- _Instructions for the task_
All lines from the one containing "text_box [1363, 940, 1400, 1036]" to the end of the entries below must be output exactly, and no other lines.

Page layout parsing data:

"""

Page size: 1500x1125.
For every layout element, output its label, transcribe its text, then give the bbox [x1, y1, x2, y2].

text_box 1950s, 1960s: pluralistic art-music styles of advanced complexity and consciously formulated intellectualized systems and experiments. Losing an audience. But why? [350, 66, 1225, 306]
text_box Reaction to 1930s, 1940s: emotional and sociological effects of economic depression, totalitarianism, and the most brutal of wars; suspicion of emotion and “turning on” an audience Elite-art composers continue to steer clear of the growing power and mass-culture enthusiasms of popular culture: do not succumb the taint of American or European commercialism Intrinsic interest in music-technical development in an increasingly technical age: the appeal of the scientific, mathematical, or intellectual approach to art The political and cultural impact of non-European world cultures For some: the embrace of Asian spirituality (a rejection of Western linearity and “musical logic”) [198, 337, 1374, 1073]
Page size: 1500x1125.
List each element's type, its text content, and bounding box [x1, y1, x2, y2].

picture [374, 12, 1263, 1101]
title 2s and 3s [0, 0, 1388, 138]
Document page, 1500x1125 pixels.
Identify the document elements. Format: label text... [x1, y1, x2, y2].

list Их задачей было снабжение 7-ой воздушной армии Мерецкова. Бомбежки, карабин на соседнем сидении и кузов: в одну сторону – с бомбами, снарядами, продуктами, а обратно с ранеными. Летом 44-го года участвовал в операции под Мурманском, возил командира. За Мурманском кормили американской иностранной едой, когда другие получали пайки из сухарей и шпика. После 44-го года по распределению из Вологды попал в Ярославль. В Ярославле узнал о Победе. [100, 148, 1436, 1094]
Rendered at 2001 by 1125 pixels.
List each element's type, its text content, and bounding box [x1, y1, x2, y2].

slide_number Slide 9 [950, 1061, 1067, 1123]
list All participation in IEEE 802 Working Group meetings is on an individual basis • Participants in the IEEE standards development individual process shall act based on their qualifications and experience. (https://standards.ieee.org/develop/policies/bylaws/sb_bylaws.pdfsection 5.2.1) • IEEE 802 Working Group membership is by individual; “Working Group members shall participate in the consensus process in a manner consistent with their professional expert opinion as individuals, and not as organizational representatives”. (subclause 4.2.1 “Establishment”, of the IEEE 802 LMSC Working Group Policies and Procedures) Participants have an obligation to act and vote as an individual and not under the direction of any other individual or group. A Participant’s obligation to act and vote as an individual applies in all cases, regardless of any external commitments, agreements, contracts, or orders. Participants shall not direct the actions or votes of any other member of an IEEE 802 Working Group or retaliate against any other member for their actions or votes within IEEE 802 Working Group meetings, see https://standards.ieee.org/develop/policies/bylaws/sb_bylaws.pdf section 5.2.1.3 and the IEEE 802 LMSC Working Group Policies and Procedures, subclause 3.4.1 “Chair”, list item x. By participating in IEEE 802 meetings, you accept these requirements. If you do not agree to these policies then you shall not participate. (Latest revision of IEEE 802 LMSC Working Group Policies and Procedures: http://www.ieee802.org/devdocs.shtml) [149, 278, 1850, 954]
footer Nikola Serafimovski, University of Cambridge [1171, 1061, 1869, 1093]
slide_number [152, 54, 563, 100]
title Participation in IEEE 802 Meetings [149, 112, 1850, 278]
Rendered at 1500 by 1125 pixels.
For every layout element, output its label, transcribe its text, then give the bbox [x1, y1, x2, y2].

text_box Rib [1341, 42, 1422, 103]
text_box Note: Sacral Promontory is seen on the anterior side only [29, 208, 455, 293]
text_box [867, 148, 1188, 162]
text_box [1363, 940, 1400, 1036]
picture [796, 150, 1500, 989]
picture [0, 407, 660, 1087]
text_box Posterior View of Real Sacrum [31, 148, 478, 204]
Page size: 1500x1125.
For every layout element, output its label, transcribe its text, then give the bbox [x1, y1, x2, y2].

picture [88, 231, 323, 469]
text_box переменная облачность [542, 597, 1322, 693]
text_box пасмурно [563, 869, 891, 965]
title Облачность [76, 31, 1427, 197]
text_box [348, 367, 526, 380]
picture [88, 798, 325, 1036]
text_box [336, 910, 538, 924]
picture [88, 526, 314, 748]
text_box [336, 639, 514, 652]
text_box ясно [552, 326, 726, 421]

"""

- _Answer box_
text_box [1363, 940, 1400, 1036]
picture [796, 150, 1500, 989]
picture [0, 407, 660, 1087]
text_box Posterior View of Real Sacrum [31, 148, 478, 204]
Page size: 1500x1125.
For every layout element, output its label, transcribe its text, then give the bbox [x1, y1, x2, y2].

picture [88, 231, 323, 469]
text_box переменная облачность [542, 597, 1322, 693]
text_box пасмурно [563, 869, 891, 965]
title Облачность [76, 31, 1427, 197]
text_box [348, 367, 526, 380]
picture [88, 798, 325, 1036]
text_box [336, 910, 538, 924]
picture [88, 526, 314, 748]
text_box [336, 639, 514, 652]
text_box ясно [552, 326, 726, 421]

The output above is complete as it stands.